A Page from North Quabbin History: North Quabbin farmers always found niche markets

  • An advertisement in the 1906 The Florists Exchange from the Crowl Fern Co. of Millington, one of the drowned Quabbin villages. Contributed image

  • Pasture raised turkeys at the Diemand Farm. The farm, located at 126 Mormon Hollow Road in Wendell, is a third generation farm. Staff file photo/Paul Franz

Published: 8/3/2022 12:03:52 PM
Modified: 8/3/2022 12:03:47 PM

Cathy Stanton of Wendell has always had an interest in the history of farming in New England, with a particular interest in how close the present nostalgia of farming was to reality. This interest has led her to join the board of the Quabbin Valley Food Co-op as well as creating the Landcaster and farmvalues.org website.

“Most people think they know about farming in the area. Many people think the soil is poor and it wasn’t a good place to farm, as the land was full of rocks. There are a lot of rocks but the best soil in the world is in New England; however, it is on the riverbeds where people built factories,” said Stanton, who holds a Ph.D. in anthropology from Tufts University.

New England farms were small compared to the ones out West, she continued. In the early 19th century, according to Stanton, farming in New England became harder as market competition ramped up. “This was the ‘rise of the market economy’ era when more things started to be driven by market-centered calculations and prices as commercial/capitalist markets expanded in the new republic. Some of this was shaped by public policy, policies that made new farmland available along the westward frontier and some by new technologies such as railroads, farm machinery, etc. All of those things tended to favor people who had more capital to invest or more land to begin with.” Thus, many New England towns turned to industry, making tools and plows and other farming implements for people.

Still, many people in New England and North Quabbin kept farming, Stanton explained, often specializing in one area such as meat, maple syrup, hay, dairy products and fruit from orchards. “Even back then, 100 years ago, they found niche markets,” Stanton said.

Agritourism was also popular in the late 1800s, with farmers marketing to people in the cities, especially after cars came along. Farmers sold their produce locally to hotels that catered to city visitors, including Overlook Hotel in Orange and Nichewaug Inn in Petersham, as well as selling their produce to individuals in town. “It was quite a thriving market until supermarkets came in after World War II,” Stanton said.

Greenery companies also developed in the early 20th century, creating holiday swags and greenery for the holidays as well as for weddings. These companies, Stanton continued, sold greenery and swags both locally and to larger markets. “It shows people adapting,” Stanton said.

New Salem had at least two greenery companies, Stanton said, including the Crowl Fern Co. in Millington, one of the towns flooded during the creation of the Quabbin Reservoir.”

“Back in those days, many people had farms. It was a way of life in small communities.” according to Anne Diemand Bucci of Diemand farm in Wendell, a third generation poultry farm, which began when Bucci’s father, Albert J. Diemand, Jr., purchased the land in 1936, moving from Connecticut “Dad had always wanted to be a farmer. He grew up and worked factory jobs but knew there was a better life for him.” The Diemands had 12 children, six girls and six boys, “All of my siblings and I grew up working on the farm, before and after school.”

By the mid-40s it was a working farm. “Dad started the farm raising and dressing meat chickens. He did this through the ’60s. He said the bottom dropped out of the meat bird market so he switched over to chickens for eggs,” she continued.

The farm, located at 126 Mormon Hollow Road in Wendell, is a third generation farm. “My brother, Peter and my sister, Faith and I took over the farm, working with our parents since the 1970s. Faith is retired now and Peter is not working a full schedule. My daughter, Tessa, came to work with us in 2017 and is a co-owner now,” Bucci said.

Currently, the farm sells grass fed beef, fresh and frozen chicken, turkey and lamb. Also offered at their farm store are turkey or chicken pot pies, various soups and desserts. The farm offers catering services including chicken barbecues as well as smokehouse meals at the farm or to go. The farm also sells rough cut lumber, cord wood and compost.

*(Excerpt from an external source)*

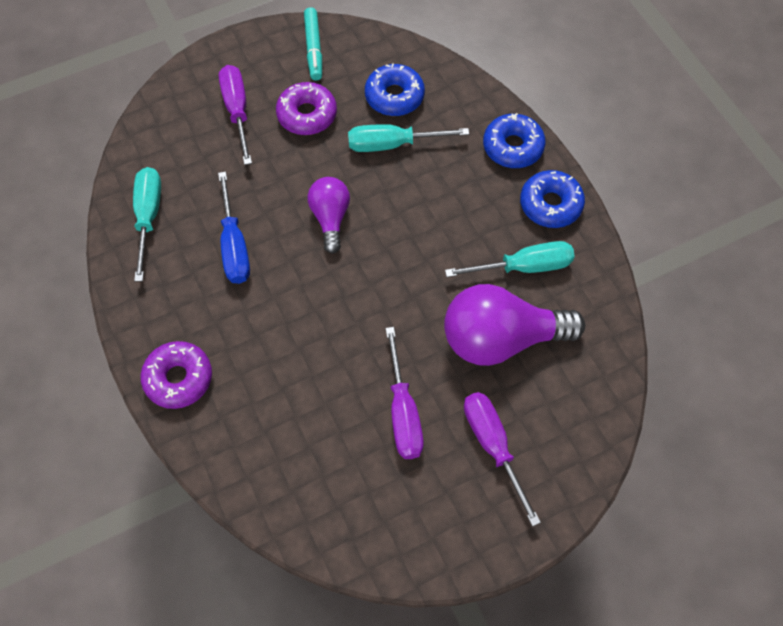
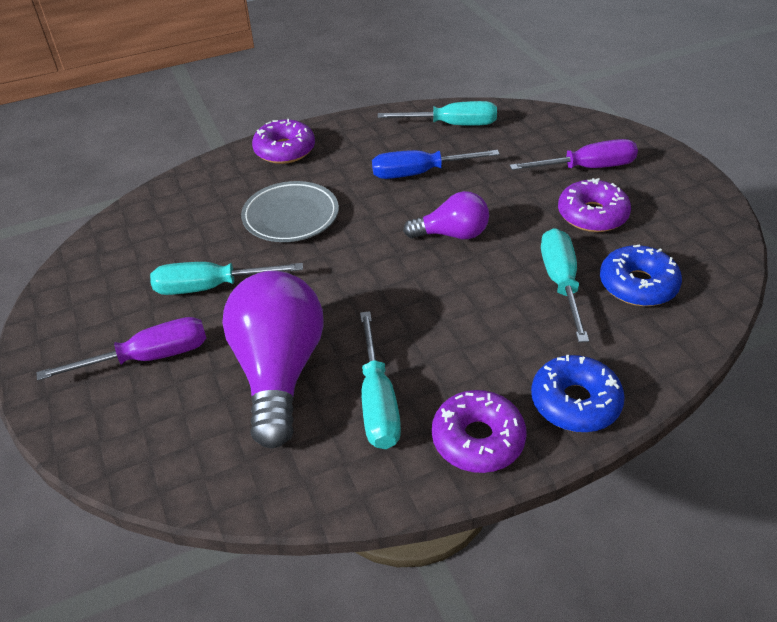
camera: 95 degrees right, 20 degrees down
turquoise marker [304,7,322,81] -> none
purple screwdriver [385,327,424,459] -> turquoise screwdriver [150,262,303,295]
blue donut [520,170,585,228] -> purple donut [432,390,527,473]
none -> grey plate [241,181,339,242]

More information about Diemand farm can be found on their website at www.thediemandfarm.com.

Stanton has recently finished writing a book, titled “An Anthropologist in the Grocery Store,” and is currently talking with potential publishers and agents. “The book is about what I learned when I became a more active participant in the real-world present-day grocery business, through my volunteer involvement at Quabbin Harvest in Orange. It follows the co-op’s ups and downs from start-up to near-failure and then a surprising resurrection during the COVID-19 pandemic.

“There’s a parallel story about the Minute Tapioca Co. that tracks the longer timescale of industrialized food, along with the patterns of corporatization and concentration that have made it nearly impossible to prosper in the food sector except at the very largest of scales. I write about the challenges of trying to sustain a small food venture in the North Quabbin as a way to illuminate some of the very largest questions about class, race, community, wealth and power in a divided American society and a rapidly changing global climate,” Stanton said.